2. Not in my Home. When the adopted child’s history reveals that previous homes have been disrupted, that the child has become unmanageable, that he has sabotaged other placements and that others have given up on him, found him too much to handle, they assume that in their home, it will all be categorically different. They could be categorically wrong!

3. Love is Enough. A common misconception held by new parents and also by inexperienced caseworkers, is that the reported problems of a child will respond to their love. Devotion, affection and concern for the child often fall short with troubled children when not augmented with an array of other parenting skills and strategies. A related myth is that if the parents and family offer their love to a child that it will be accepted and appreciated. That love will be bilateral, mutual – a two-way street. Too many adoptive parents drive the wrong way down a one-way street, on a collision course with oncoming rejection from the child.

4. Kids is Kids A most insidious and counterproductive myth held by many about special needs adoptive children is that essentially children are fundamentally alike. Accordingly, how we relate to reach and help a special-needs child is identical to the average child. A typical example of this is the neighbor or relative of the adoptive parents viewing reported problems as exactly similar to the typical child. If the adoptive parents report, “He is so full of anger,” the response if often: “Well, children get angry.” However, the child may have voluminous anger light years beyond the anger of the normal child. Some kids are kids times ten!
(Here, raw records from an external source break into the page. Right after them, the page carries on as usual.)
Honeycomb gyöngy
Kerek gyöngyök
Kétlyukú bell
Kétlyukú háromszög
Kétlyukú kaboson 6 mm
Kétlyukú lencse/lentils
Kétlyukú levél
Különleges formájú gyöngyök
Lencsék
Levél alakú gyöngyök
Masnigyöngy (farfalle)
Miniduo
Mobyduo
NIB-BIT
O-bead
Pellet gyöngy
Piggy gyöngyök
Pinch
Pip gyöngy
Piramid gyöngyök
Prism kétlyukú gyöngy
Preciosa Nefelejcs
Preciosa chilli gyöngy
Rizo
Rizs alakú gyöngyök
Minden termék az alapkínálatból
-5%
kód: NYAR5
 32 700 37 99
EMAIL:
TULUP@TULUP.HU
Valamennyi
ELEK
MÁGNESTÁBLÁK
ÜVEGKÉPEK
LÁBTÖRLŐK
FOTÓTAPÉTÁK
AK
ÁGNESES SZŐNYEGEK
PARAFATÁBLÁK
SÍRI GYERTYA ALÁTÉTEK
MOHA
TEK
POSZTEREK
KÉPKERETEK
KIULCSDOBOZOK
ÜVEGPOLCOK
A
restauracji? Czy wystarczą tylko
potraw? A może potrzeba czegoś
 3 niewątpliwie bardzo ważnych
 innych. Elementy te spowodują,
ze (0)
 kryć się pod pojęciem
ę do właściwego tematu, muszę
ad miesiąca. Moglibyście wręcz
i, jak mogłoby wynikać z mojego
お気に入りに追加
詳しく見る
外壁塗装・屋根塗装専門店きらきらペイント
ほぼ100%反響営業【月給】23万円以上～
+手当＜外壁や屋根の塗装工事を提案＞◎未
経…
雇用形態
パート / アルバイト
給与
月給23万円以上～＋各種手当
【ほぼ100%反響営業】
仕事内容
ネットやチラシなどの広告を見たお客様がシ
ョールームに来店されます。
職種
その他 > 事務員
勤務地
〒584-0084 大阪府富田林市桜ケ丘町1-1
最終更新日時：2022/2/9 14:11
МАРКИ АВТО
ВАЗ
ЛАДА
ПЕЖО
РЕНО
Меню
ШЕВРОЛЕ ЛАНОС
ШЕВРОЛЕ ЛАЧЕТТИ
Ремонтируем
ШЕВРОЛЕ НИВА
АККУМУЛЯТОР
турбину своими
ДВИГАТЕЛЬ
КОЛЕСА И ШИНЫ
5. A Year for a Year. Some parents cling to the motion that for every year the adopted child was exposed to damaging condition such as abuse, abandonment and neglect, that it will take an equal amount of time to undo the damage. If the child lived with abuse for the first three years of his life, if he is then removed from damage at the time, he should be normal by age six!

6. You Need to Handle Your Own Problems. Rugged individualism is an all-American trait. Independence, freedom of though and a touch of daring- do all contribute to the myth that as parents you need to handle all your own problems. This myth may lead to problems when raising normal children, but it can be catastrophic in raising special-needs youngsters. Sadly, all too many good adoptive parents remove themselves from others and set about parenting in isolation.

7. Adoption Finalization Will Change the Child for the Better. Oh, if it were only true! If only that legal finalization brought finality to the horrific history, meddlesome habits, and chronic unhappiness of our children in limbo. Unfortunately, however finalization is really not the end to anything but legal status. In actually, finalization is inauguration, beginning, the resumption of a life-long journey for the child and his adoptive family.

8. We Can Change (read: Cure) All Kids. Pride goeth before the fall, and this myth precedes a close encounter with humility. Contrary to what we might suspect, some children actually thwart help, change, improvement that your family has to officer. For this reason, many families have to scale back, lower, or downsize their goals for troubled youngsters. One realistic adoptive parent vocalized, of “If I can keep him out of the cemetery, correctional facilities and chemical dependency until the age of 18 or so, I’ll be pleased!” Now, it may not be that extreme with most adoptive families, but the point is that we need to temper optimism with realism.